Quest’anno si parlerà, in modo particolare, del ruolo delle terapie più moderne e accreditate nella cura dei pazienti (il titolo della giornata di studio è “Evidence-based therapies”), grazie agli interventi di relatori di fama nazionale e internazionale, come Sandra Sassaroli e Annamaria Sorrentino delle Scuole milanesi cognitivo-comportamentali e familiari; o Donatella Ballardini, una delle massime esperte a livello italiano di terapia psico-nutrizionale. Parteciperanno, tra gli altri, anche Annamaria Gibin, specializzata nella terapia cosiddetta ‘gruppo-dinamica’. Più di 300 gli operatori sanitari provenienti da tutta Italia già iscritti alla giornata di studio, a testimoniare l’importanza e l’attualità delle tematiche affrontate.

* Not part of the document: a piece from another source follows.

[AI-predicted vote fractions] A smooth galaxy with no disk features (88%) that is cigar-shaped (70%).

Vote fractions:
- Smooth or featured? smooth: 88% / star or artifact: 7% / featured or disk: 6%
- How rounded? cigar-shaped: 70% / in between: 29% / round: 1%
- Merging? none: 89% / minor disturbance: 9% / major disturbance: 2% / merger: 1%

Il Convegno è organizzato dall’equipe per i Disturbi del comportamento alimentare dell’Azienda USL di Modena, in cui lavorano affiancati operatori del Dipartimento di Salute Mentale (psichiatri, psicologi, neuro-psichiatri infantili) e del Centro per la cura dei DCA presente presso l’Ospedale di Baggiovara (medici e dietisti).

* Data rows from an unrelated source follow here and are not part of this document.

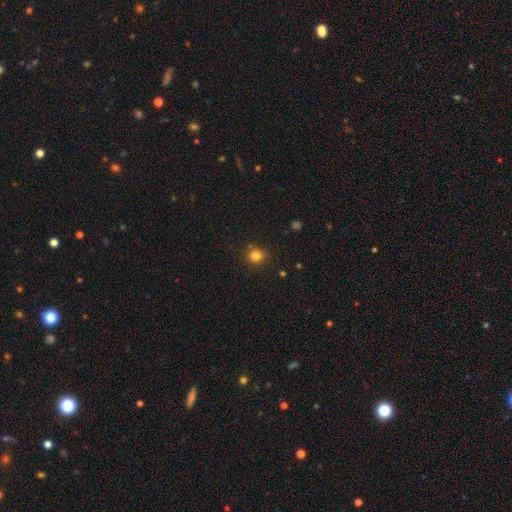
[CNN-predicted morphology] Smooth or featured: smooth — 82% (star or artifact — 13%)
How rounded: round — 87% (in between — 12%)
Merging: none — 84% (minor disturbance — 9%)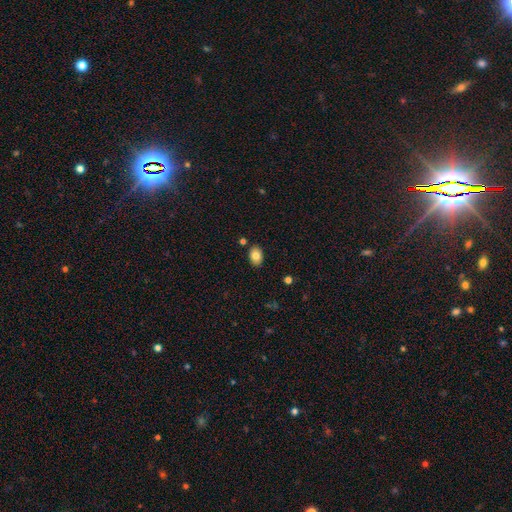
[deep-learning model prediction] Q: Smooth or featured?
A: smooth (82%); runner-up: featured or disk (10%)
Q: How rounded?
A: in between (80%); runner-up: round (19%)
Q: Merging?
A: none (86%); runner-up: minor disturbance (10%)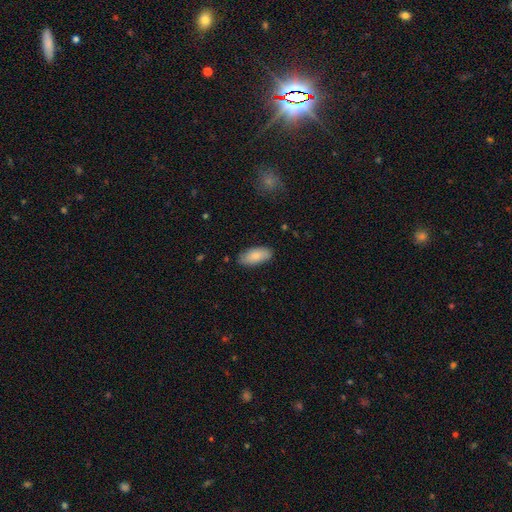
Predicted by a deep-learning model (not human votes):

I disturbi del comportamento alimentare sono malattie che, se non riconosciute e curate adeguatamente, si cronicizzano causando gravi sofferenze ai pazienti e alle loro famiglie. La frequenza di questi disturbi, purtroppo, è in aumento quasi ovunque in Italia e nel mondo. Secondo gli ultimi studi, i disturbi alimentari colpiscono maggiormente le donne, ma sono diffusi anche fra i maschi, in modo particolare quelli tra i 12 e i 25 anni. Per quanto riguarda la provincia di Modena, si stimano circa 400 casi di anoressia, 600 di bulimia, 1.500 casi di ‘forme intermedie’, con un’incidenza di 250 nuovi pazienti ogni anno.